- _Exercise prompt_: If a line of the records contains the word "Kardinal", list it.

- _Data for analysis_:
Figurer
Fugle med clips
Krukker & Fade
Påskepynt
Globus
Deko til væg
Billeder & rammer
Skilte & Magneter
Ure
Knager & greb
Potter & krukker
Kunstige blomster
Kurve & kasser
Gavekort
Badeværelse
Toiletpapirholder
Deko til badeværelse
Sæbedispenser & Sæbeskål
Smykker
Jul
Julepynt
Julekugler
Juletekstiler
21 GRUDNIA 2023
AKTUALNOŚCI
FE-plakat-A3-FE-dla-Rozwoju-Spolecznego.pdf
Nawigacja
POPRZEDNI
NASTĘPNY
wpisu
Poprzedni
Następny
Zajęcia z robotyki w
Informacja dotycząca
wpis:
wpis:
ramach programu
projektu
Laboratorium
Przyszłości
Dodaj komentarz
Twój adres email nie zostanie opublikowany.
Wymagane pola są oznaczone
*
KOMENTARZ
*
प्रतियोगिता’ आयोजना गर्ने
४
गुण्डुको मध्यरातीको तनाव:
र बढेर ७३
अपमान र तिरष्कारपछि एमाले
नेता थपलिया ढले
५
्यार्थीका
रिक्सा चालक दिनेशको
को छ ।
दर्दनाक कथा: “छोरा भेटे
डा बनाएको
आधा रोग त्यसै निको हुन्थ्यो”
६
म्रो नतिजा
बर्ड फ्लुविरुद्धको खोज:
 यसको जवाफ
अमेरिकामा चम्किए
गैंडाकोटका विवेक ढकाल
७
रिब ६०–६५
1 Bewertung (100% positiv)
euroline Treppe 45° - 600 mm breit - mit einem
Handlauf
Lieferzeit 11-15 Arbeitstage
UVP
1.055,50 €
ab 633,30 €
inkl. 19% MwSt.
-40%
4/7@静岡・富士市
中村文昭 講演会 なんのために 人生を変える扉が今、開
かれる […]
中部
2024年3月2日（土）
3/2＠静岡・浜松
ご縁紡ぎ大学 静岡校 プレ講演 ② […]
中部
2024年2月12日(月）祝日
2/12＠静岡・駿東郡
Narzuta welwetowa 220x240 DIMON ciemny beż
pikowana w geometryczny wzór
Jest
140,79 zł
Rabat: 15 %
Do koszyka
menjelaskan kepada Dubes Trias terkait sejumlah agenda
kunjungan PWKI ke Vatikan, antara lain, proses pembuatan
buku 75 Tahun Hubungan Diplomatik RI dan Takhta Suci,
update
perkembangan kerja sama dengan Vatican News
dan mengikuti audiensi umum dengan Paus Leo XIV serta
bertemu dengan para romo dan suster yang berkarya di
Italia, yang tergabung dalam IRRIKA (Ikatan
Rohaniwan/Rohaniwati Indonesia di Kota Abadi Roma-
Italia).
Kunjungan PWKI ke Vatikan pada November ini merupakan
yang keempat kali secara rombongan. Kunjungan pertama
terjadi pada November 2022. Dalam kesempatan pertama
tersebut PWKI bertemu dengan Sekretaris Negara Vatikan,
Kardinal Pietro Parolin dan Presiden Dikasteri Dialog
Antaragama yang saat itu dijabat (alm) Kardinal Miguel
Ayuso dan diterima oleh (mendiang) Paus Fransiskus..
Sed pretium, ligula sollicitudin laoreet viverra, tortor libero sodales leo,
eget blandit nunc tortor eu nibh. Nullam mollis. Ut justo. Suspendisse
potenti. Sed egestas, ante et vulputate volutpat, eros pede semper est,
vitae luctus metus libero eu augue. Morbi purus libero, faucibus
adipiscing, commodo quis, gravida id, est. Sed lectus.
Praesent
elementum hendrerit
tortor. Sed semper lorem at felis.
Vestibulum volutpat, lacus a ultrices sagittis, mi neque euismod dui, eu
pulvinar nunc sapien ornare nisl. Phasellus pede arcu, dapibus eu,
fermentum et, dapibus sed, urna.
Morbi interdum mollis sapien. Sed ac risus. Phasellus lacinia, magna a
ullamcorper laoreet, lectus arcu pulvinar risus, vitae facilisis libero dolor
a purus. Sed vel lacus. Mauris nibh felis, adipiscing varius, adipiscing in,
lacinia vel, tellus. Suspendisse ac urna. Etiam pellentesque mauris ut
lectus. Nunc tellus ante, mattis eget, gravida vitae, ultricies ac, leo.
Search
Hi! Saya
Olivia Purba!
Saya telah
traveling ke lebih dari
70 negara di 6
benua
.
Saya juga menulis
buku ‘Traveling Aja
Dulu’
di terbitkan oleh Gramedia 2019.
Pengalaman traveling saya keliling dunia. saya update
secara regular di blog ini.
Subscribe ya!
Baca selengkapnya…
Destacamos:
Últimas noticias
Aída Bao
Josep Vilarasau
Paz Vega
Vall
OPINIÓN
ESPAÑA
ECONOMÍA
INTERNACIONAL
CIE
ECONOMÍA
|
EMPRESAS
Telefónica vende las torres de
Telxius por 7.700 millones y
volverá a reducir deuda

- _Response area_:
Kardinal Pietro Parolin dan Presiden Dikasteri Dialog
Antaragama yang saat itu dijabat (alm) Kardinal Miguel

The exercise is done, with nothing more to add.